▶ **To-do item**:
Reproduce verbatim every line from the line containing "Ušijeme do 14 dnů" through the line containing "ная квитанция, гарантийный", including both of those lines.

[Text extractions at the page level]
____

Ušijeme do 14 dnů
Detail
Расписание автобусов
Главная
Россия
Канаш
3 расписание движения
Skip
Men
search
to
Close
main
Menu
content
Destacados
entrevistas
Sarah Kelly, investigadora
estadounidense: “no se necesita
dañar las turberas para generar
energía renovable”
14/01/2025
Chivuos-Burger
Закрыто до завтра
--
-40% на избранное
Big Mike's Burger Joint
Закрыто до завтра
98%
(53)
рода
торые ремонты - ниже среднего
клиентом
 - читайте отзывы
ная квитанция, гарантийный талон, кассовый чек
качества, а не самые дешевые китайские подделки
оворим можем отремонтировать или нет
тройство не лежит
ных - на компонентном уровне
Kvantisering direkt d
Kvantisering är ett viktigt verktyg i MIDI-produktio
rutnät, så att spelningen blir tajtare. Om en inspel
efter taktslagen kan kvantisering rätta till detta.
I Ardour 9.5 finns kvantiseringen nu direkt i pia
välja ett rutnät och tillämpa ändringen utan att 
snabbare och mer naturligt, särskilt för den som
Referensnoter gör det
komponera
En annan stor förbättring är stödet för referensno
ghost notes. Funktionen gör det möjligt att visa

____

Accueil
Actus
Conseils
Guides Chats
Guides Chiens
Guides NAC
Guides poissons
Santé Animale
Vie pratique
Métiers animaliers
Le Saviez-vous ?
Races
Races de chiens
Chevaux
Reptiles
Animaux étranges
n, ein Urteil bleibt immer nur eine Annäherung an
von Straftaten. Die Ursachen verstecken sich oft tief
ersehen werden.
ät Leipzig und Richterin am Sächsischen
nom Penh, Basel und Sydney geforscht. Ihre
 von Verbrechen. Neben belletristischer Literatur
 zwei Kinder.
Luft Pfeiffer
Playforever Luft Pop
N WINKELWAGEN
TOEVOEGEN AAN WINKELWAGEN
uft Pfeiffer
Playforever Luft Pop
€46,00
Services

____

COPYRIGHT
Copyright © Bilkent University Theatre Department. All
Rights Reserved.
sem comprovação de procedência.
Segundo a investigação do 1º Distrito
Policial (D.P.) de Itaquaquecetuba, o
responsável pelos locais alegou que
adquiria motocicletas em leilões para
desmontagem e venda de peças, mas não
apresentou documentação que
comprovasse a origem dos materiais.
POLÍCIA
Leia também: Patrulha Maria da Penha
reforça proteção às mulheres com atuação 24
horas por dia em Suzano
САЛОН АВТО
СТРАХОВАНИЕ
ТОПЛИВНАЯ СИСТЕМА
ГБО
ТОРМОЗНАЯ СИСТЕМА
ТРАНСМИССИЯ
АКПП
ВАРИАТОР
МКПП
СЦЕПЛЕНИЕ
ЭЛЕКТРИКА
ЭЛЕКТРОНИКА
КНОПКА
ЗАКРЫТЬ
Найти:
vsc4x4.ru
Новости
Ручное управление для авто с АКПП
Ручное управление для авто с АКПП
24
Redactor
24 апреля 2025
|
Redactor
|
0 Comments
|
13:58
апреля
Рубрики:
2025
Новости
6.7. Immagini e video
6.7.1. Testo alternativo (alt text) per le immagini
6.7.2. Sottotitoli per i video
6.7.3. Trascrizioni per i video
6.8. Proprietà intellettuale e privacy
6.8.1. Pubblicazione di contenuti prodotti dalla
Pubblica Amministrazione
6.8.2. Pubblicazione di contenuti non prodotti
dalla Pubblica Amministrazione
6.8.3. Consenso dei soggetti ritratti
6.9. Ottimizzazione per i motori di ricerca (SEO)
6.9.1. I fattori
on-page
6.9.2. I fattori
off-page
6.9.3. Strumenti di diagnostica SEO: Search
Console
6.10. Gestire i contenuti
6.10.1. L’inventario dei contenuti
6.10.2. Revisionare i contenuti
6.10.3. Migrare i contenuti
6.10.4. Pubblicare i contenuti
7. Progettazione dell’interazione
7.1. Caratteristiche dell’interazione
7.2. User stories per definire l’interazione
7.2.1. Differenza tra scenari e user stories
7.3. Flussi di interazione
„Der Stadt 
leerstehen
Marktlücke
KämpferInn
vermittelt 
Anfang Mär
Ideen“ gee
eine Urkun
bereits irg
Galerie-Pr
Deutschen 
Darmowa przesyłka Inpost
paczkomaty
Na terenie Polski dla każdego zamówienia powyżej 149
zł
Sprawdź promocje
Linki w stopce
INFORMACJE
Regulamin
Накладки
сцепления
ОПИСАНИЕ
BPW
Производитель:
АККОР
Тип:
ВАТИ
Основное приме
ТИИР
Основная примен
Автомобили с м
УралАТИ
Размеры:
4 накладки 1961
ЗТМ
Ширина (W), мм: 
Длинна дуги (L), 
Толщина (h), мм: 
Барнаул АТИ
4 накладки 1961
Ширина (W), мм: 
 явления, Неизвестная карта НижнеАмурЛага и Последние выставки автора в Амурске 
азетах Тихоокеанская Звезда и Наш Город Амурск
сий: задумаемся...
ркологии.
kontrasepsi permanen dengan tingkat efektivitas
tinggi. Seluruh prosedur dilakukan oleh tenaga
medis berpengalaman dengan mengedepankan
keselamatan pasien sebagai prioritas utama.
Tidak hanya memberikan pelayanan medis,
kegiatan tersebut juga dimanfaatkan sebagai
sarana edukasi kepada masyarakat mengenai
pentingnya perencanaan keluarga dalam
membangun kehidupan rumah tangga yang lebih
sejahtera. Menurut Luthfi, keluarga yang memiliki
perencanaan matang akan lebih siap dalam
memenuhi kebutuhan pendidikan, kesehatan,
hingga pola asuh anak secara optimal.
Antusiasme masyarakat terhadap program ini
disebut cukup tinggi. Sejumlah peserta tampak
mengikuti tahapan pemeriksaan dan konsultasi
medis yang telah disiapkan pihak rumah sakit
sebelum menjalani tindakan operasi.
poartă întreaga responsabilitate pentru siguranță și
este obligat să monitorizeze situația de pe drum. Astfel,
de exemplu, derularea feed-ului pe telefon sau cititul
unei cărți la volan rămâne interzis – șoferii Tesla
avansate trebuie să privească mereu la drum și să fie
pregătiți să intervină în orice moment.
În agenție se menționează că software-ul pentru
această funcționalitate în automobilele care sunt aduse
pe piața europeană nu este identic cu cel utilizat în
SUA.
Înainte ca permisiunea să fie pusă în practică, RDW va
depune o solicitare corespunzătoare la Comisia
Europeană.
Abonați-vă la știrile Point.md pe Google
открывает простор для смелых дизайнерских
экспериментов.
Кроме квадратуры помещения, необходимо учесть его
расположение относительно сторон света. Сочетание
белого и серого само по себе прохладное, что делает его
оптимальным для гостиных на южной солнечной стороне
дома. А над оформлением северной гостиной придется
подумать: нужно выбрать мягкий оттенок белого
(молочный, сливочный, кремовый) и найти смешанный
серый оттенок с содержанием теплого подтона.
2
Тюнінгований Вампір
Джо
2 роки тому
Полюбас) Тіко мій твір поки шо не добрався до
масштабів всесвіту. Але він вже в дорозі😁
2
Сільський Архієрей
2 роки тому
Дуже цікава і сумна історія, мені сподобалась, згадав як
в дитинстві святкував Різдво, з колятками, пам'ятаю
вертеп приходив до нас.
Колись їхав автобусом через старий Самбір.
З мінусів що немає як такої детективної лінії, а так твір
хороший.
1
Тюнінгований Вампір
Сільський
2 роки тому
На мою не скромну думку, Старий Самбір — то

____

▶ **Task response**:
Ušijeme do 14 dnů
Detail
Расписание автобусов
Главная
Россия
Канаш
3 расписание движения
Skip
Men
search
to
Close
main
Menu
content
Destacados
entrevistas
Sarah Kelly, investigadora
estadounidense: “no se necesita
dañar las turberas para generar
energía renovable”
14/01/2025
Chivuos-Burger
Закрыто до завтра
--
-40% на избранное
Big Mike's Burger Joint
Закрыто до завтра
98%
(53)
рода
торые ремонты - ниже среднего
клиентом
 - читайте отзывы
ная квитанция, гарантийный талон, кассовый чек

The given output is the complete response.